FileMaker integration & quick examples

If you're triggering cache clears from FileMaker (Insert from URL), here are a few practical options.

  • REST JSON POST (recommended):
    • URL: https://your-site/wp-json/cwp/v1/clear-cache
    • Example cURL options (paste in the Insert from URL cURL box):
--request POST --header "Content-Type: application/json" --data "{\"clear_all\":true}" --max-time 30
  • If you prefer to build the cURL options with a FileMaker calculation (no manual escaping), use a Let calculation and Quote() / JSONSetElement():
Let(
  [
    json = JSONSetElement("{}"; "clear_all"; True; JSONBoolean);
    curl = "--request POST " &
           "--header " & Quote("Content-Type: application/json") & " " &
           "--data " & Quote(json) & " " &
           "--max-time 30"
  ];
  curl
)
  • To include a token in the JSON body: add JSONSetElement() entries for token or append --header "Authorization: Bearer <token>" using Quote().

  • Admin-AJAX (simple backdoor / quick test):

    • URL (GET): https://your-site/wp-admin/admin-ajax.php?action=cwp_clear_cache&clear_all=1
    • Or POST (form-encoded):
--request POST --header "Content-Type: application/x-www-form-urlencoded" --data "clear_all=1" --max-time 30
  • From FileMaker you can either place the query string in the URL field (no cURL options needed) or send the POST body via the cURL options box.
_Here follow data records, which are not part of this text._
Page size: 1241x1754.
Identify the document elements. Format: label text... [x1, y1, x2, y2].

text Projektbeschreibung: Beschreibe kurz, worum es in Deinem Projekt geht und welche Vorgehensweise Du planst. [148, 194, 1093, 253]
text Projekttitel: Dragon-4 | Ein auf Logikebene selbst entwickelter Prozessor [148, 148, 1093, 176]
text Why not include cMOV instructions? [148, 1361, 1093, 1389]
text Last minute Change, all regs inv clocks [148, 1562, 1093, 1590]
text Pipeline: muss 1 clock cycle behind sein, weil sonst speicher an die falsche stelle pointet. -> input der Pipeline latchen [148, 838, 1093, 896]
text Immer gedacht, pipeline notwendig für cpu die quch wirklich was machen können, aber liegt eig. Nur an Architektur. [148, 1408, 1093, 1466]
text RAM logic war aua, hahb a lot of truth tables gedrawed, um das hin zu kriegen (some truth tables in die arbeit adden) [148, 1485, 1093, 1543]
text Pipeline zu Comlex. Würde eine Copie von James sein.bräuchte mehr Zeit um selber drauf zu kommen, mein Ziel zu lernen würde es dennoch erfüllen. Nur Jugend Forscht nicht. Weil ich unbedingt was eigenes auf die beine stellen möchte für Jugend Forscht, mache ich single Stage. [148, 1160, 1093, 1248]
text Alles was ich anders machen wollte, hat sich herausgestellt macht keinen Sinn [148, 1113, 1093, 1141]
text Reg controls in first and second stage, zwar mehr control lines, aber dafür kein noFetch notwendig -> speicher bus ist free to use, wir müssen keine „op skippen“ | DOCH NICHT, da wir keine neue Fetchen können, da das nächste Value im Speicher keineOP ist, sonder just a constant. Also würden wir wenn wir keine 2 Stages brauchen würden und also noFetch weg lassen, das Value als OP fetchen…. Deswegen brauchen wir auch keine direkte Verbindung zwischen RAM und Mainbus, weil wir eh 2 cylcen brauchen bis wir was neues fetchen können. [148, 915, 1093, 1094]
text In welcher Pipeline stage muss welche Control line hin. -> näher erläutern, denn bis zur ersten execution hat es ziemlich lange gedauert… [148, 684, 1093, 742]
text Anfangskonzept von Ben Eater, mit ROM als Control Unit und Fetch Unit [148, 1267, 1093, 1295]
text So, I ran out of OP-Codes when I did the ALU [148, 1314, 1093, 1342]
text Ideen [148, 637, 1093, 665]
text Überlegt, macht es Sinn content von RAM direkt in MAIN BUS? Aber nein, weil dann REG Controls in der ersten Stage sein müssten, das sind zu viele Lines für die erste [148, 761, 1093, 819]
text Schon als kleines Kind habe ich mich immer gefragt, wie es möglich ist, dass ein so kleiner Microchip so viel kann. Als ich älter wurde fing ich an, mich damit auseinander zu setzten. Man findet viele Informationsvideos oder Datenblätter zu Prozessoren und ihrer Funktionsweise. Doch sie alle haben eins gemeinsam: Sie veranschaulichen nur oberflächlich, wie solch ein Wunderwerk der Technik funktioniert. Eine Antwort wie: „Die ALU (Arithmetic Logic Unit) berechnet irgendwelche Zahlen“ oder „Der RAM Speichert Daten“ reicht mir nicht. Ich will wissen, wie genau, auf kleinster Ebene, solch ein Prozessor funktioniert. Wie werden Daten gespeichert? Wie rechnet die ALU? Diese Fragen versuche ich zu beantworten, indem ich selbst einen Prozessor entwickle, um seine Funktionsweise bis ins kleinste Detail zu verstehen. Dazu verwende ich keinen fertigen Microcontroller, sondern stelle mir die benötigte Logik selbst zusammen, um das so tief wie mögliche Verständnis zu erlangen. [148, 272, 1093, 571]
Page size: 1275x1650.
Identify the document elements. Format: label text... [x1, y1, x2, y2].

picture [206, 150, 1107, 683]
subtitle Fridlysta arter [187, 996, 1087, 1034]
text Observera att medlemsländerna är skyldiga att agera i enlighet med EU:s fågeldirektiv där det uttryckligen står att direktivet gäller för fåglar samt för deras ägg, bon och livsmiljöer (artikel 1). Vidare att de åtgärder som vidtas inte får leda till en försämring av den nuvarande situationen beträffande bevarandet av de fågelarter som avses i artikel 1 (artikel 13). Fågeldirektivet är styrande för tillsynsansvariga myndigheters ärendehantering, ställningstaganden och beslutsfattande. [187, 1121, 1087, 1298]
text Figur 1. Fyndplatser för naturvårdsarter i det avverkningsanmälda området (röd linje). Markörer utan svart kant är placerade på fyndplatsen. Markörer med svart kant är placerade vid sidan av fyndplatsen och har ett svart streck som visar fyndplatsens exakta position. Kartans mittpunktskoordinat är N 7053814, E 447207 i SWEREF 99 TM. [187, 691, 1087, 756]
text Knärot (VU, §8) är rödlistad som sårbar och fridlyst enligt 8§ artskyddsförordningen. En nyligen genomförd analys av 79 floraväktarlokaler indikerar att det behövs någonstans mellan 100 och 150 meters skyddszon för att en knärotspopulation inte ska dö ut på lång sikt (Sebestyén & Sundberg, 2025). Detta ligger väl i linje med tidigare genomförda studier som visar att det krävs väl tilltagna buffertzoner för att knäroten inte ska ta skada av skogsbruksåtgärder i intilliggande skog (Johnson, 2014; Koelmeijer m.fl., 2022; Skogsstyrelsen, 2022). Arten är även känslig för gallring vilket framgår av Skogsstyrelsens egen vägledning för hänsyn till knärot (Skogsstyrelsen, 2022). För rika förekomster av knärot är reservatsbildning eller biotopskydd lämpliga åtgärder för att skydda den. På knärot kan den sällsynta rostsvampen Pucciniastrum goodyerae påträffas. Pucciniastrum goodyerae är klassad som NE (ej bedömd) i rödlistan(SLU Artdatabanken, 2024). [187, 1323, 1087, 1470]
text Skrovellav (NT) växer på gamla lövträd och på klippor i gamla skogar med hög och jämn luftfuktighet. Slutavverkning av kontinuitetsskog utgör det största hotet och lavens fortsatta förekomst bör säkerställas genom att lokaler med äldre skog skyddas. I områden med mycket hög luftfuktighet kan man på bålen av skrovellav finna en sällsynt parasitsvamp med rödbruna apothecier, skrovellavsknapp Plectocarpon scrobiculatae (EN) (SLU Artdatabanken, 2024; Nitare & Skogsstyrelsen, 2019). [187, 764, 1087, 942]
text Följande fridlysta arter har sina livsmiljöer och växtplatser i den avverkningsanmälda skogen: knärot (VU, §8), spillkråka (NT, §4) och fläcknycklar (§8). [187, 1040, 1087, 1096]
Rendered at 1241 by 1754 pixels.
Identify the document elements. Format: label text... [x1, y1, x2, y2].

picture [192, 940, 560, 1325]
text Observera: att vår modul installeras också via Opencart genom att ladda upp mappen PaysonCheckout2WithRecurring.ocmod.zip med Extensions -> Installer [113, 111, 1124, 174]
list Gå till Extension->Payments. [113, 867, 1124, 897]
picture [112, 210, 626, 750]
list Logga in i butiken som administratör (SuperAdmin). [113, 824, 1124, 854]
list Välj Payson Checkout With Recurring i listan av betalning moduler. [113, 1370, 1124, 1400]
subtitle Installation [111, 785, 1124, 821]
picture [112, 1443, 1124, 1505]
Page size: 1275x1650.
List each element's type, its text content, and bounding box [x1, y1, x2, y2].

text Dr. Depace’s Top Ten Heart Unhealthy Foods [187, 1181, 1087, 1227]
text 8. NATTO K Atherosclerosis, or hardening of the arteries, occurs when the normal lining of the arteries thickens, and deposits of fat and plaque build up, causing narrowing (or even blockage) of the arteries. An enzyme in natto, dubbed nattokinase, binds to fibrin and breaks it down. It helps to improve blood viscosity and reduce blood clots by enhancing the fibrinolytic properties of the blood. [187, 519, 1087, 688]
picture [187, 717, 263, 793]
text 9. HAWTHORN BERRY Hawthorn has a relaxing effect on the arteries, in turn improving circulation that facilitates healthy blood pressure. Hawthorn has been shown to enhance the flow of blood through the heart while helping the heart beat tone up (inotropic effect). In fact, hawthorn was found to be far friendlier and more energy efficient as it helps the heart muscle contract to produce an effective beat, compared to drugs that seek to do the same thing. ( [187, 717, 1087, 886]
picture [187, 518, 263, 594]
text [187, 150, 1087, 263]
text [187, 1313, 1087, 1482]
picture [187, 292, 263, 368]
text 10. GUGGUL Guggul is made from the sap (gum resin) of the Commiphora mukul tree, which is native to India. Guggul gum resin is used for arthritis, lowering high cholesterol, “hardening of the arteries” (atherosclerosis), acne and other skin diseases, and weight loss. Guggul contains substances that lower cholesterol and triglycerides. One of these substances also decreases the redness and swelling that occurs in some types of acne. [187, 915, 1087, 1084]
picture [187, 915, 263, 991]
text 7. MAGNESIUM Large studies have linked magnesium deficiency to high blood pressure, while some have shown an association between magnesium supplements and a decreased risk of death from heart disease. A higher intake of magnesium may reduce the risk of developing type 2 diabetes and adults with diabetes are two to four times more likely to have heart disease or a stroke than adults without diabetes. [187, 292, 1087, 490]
Notes about escaping in FileMaker

  • If you paste raw cURL options into the cURL box, JSON double-quotes must be escaped (e.g., \"clear_all\":true).
  • Use Quote() and JSONSetElement() in a calculation to avoid manual escaping and to produce valid JSON automatically.

Why JSON vs form-encoded

  • The REST endpoint expects JSON and will parse the body automatically when Content-Type is application/json. Admin-AJAX can accept form-encoded parameters and is convenient for quick tests.

Safety & recommendations

  • The REST route and the simple AJAX handler are intentionally permissive in this codebase for convenience and testing. In production, prefer:
    • A long unguessable token validated in permission_callback or inside the handler; or
    • Restrict access by IP/network; or
    • Require an authenticated admin request (remove nopriv registration).
  • Add logging (cwpLog) for any external clears so you can audit who/when cleared caches.

Transient Expiry Viewer

cwpShowTransients()

Purpose:

  • Displays all current CWP transients (cache items) and their expiry times.
  • Only visible to users with manage_options capability (admins/webmasters).

Usage:

cwpShowTransients();

Security Note:

  • This function is for debugging and admin use only. It is not visible to regular users.
  • The code does not reveal or hint at any sensitive or private transients.